評価は平均4.2で、インストール数も10万以上に達している。数字だけで購入を決める必要はないが、スマートフォンで遊べる戦略ゲームとして一定の支持を得ている理由は理解できる。短い時間で始められ、勝敗の原因を自分で振り返れる設計が、長く触り続けやすい理由だと思う。
私が最後まで残った判断基準
何度か遊んで、最も役立ったのは「勝てる配置」より「崩れても戻せる配置」を探すことだった。完璧に敵を止める作戦は、少し予想が外れるだけで全体が崩れる。後方に余裕を残し、部隊を一つだけ動かせる状態にしておくと、想定外の上陸にも対応しやすい。
もう一つは、敵を倒す速度を記録するのではなく、危険な場面を覚えることだ。どの島でも同じ場所で焦るなら、そこに自分の癖がある。私は、前へ出すぎる、別方向を見落とす、撤退を遅らせるという三つの癖に気づいてから、結果が安定した。こうした自己分析ができる人ほど、このゲームの面白さを深く味わえる。

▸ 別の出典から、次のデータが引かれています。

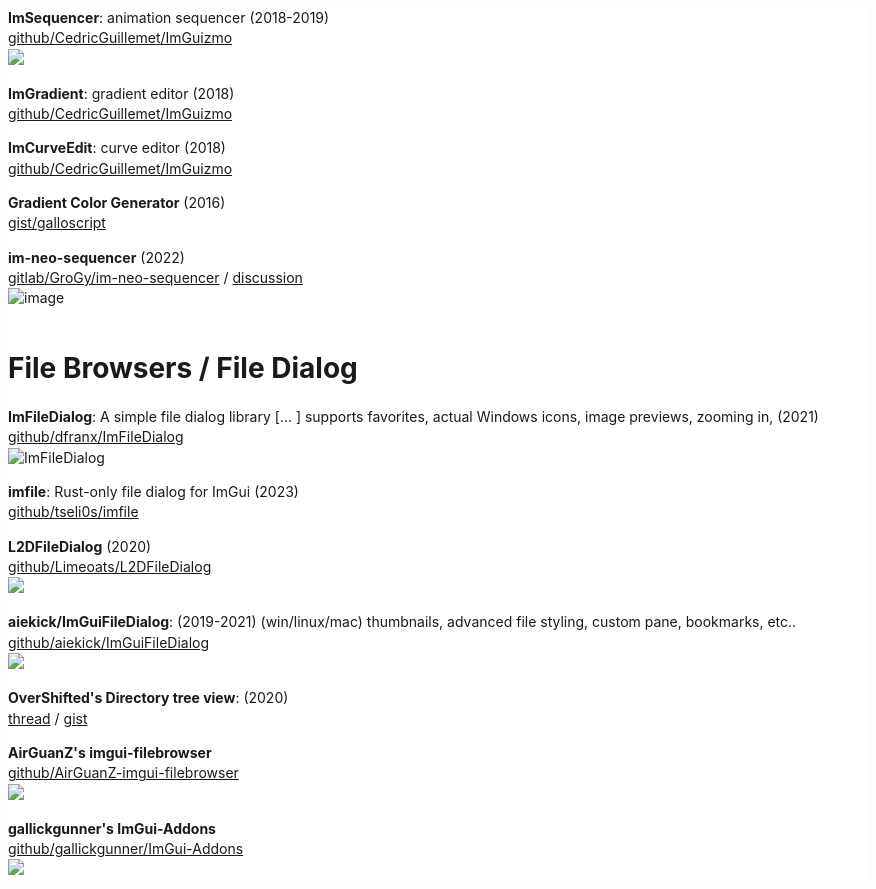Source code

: **ImSequencer**: animation sequencer (2018-2019)
<BR> [github/CedricGuillemet/ImGuizmo](https://github.com/CedricGuillemet/ImGuizmo)
<BR> ![](https://user-images.githubusercontent.com/1193295/96737563-1ad7db00-13be-11eb-974d-956ba41b11de.png)

**ImGradient**: gradient editor (2018)
<BR> [github/CedricGuillemet/ImGuizmo](https://github.com/CedricGuillemet/ImGuizmo)

**ImCurveEdit**: curve editor (2018)
<BR> [github/CedricGuillemet/ImGuizmo](https://github.com/CedricGuillemet/ImGuizmo)

**Gradient Color Generator** (2016)
<BR> [gist/galloscript](https://gist.github.com/galloscript/8a5d179e432e062550972afcd1ecf112)

**im-neo-sequencer** (2022)
<BR> [gitlab/GroGy/im-neo-sequencer](https://gitlab.com/GroGy/im-neo-sequencer) / [discussion](https://github.com/ocornut/imgui/issues/4967)
<BR> ![image](https://user-images.githubusercontent.com/8225057/230399492-3e20d754-50a1-4210-82b2-76d001c5c377.png)

# File Browsers / File Dialog

**ImFileDialog**: A simple file dialog library [... ] supports favorites, actual Windows icons, image previews, zooming in, (2021)
<BR> [github/dfranx/ImFileDialog](https://github.com/dfranx/ImFileDialog)
<BR> ![ImFileDialog](https://user-images.githubusercontent.com/8225057/107156759-88654280-6980-11eb-88ea-774b3119d4d3.png)

**imfile**: Rust-only file dialog for ImGui (2023)
<BR> [github/tseli0s/imfile](https://github.com/tseli0s/imfile)

**L2DFileDialog** (2020)
<BR> [github/Limeoats/L2DFileDialog](https://github.com/Limeoats/L2DFileDialog)
<BR> ![](https://user-images.githubusercontent.com/1193295/103759110-79067880-5013-11eb-9fc5-522f3bb9e5df.png)

**aiekick/ImGuiFileDialog**: (2019-2021) (win/linux/mac) thumbnails, advanced file styling, custom pane, bookmarks, etc..
<BR> [github/aiekick/ImGuiFileDialog](https://github.com/aiekick/ImGuiFileDialog)
<BR> ![](https://user-images.githubusercontent.com/1434736/139579841-975a72de-c70c-4132-a3e3-20dd564d858f.png)

**OverShifted's Directory tree view**: (2020)
<BR> [thread](https://github.com/ocornut/imgui/issues/3384) / [gist](https://github.com/ocornut/imgui/issues/3384)

**AirGuanZ's imgui-filebrowser**
<BR> [github/AirGuanZ-imgui-filebrowser](https://github.com/AirGuanZ/imgui-filebrowser)
<BR> ![](https://user-images.githubusercontent.com/1193295/96841762-781a6d80-144c-11eb-9ef9-7f9c3bda37d1.png)

**gallickgunner's ImGui-Addons**
<BR> [github/gallickgunner/ImGui-Addons](https://github.com/gallickgunner/ImGui-Addons)
<BR> ![](https://user-images.githubusercontent.com/1193295/103759229-afdc8e80-5013-11eb-900b-117cde27157a.png)
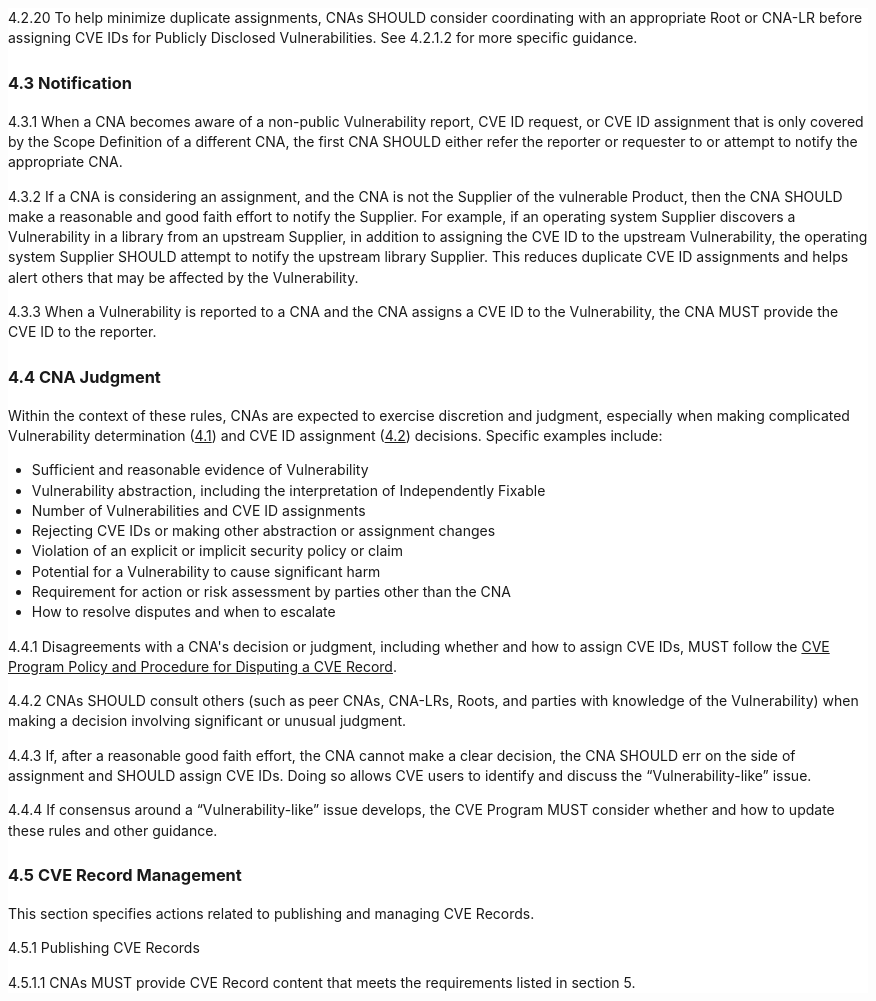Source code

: 4.2.20 To help minimize duplicate assignments, CNAs SHOULD consider coordinating with an appropriate Root or CNA-LR before assigning CVE IDs for Publicly Disclosed Vulnerabilities. See 4.2.1.2 for more specific guidance.

### 4.3 Notification

4.3.1 When a CNA becomes aware of a non-public Vulnerability report, CVE ID request, or CVE ID assignment that is only covered by the Scope Definition of a different CNA, the first CNA SHOULD either refer the reporter or requester to or attempt to notify the appropriate CNA.

4.3.2 If a CNA is considering an assignment, and the CNA is not the Supplier of the vulnerable Product, then the CNA SHOULD make a reasonable and good faith effort to notify the Supplier. For example, if an operating system Supplier discovers a Vulnerability in a library from an upstream Supplier, in addition to assigning the CVE ID to the upstream Vulnerability, the operating system Supplier SHOULD attempt to notify the upstream library Supplier. This reduces duplicate CVE ID assignments and helps alert others that may be affected by the Vulnerability.

4.3.3 When a Vulnerability is reported to a CNA and the CNA assigns a CVE ID to the Vulnerability, the CNA MUST provide the CVE ID to the reporter.

### 4.4 CNA Judgment

Within the context of these rules, CNAs are expected to exercise discretion and judgment, especially when making complicated Vulnerability determination ([4.1](#41-vulnerability-determination)) and CVE ID assignment ([4.2](#42-cve-id-assignment)) decisions. Specific examples include:

* Sufficient and reasonable evidence of Vulnerability
* Vulnerability abstraction, including the interpretation of Independently Fixable
* Number of Vulnerabilities and CVE ID assignments
* Rejecting CVE IDs or making other abstraction or assignment changes
* Violation of an explicit or implicit security policy or claim
* Potential for a Vulnerability to cause significant harm
* Requirement for action or risk assessment by parties other than the CNA
* How to resolve disputes and when to escalate

4.4.1 Disagreements with a CNA's decision or judgment, including whether and how to assign CVE IDs, MUST follow the [CVE Program Policy and Procedure for Disputing a CVE Record](https://www.cve.org/Resources/General/Policies/CVE-Record-Dispute-Policy.pdf).

4.4.2 CNAs SHOULD consult others (such as peer CNAs, CNA-LRs, Roots, and parties with knowledge of the Vulnerability) when making a decision involving significant or unusual judgment.

4.4.3 If, after a reasonable good faith effort, the CNA cannot make a clear decision, the CNA SHOULD err on the side of assignment and SHOULD assign CVE IDs. Doing so allows CVE users to identify and discuss the “Vulnerability-like” issue.

4.4.4 If consensus around a “Vulnerability-like” issue develops, the CVE Program MUST consider whether and how to update these rules and other guidance.

### 4.5 CVE Record Management

This section specifies actions related to publishing and managing CVE Records.

4.5.1 Publishing CVE Records

4.5.1.1 CNAs MUST provide CVE Record content that meets the requirements listed in section 5.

反対に、負けるたびに運が悪かったと感じるなら、少し相性が悪いかもしれない。偶然に見える展開にも、配置や視線の置き方が関係していることが多いからだ。自分の判断を試す作品として向き合えるかどうかが、購入後の満足度を左右する。
結論として、短い戦術戦を求めるならおすすめ
長所
- グラフィックは非常に美しい。
- シンプルな操作で遊びやすい。
- 戦略思考を鍛えられる。
- 音楽が非常に心地よい。
- リプレイ性が高い。
短所
- 難易度が急激に上がる。
- ステージが単調になりがち。
- 一部のバグが存在する。
- 課金要素がある。
- ストーリーが薄い。
よくある質問
Bad North: Jotunn Editionとは何ですか?
Bad North: Jotunn Editionはリアルタイムで進行する戦略ゲームです。プレイヤーは、バイキングの侵略から島を防衛するためにユニットを指揮し、戦略を立てて戦います。美しいミニマリストのグラフィックと深い戦略性が特徴で、ユニットの配置やスキルの向上が勝敗を左右します。
このゲームはどのプラットフォームで利用できますか?
Bad North: Jotunn Editionは、AndroidおよびiOSデバイスで利用可能です。また、PCやゲームコンソールでもプレイ可能です。各プラットフォームで提供されるバージョンは、操作性やインターフェースが最適化されています。ダウンロードリンクは公式ウェブサイトや対応するアプリストアで確認できます。
このゲームの主な特徴は何ですか?
Bad North: Jotunn Editionの主な特徴には、戦略的なゲームプレイ、ランダムに生成される島々、そしてアップグレード可能なユニットがあります。プレイヤーは、敵の動きを予測し、効果的な防衛を築く必要があります。ゲームは挑戦的ですが、プレイによって思考力と計画力が鍛えられます。
ゲーム内購入はありますか?
Bad North: Jotunn Editionは、基本的に買い切り型のゲームですが、一部のプラットフォームでは追加コンテンツやカスタマイズオプションを購入できる場合があります。ゲーム内での購入は必須ではなく、プレイヤーの選択に委ねられています。購入することで、より深いゲーム体験を楽しめることもあります。
ゲームの難易度はどのように設定されていますか?
ゲームの難易度は、プレイヤーのスキルに応じて調整可能です。初心者から上級者まで楽しめるように設計されており、難易度を選択することで、自分に合ったチャレンジが提供されます。難易度が上がると、敵の動きがより予測不可能になり、戦略的な思考が求められます。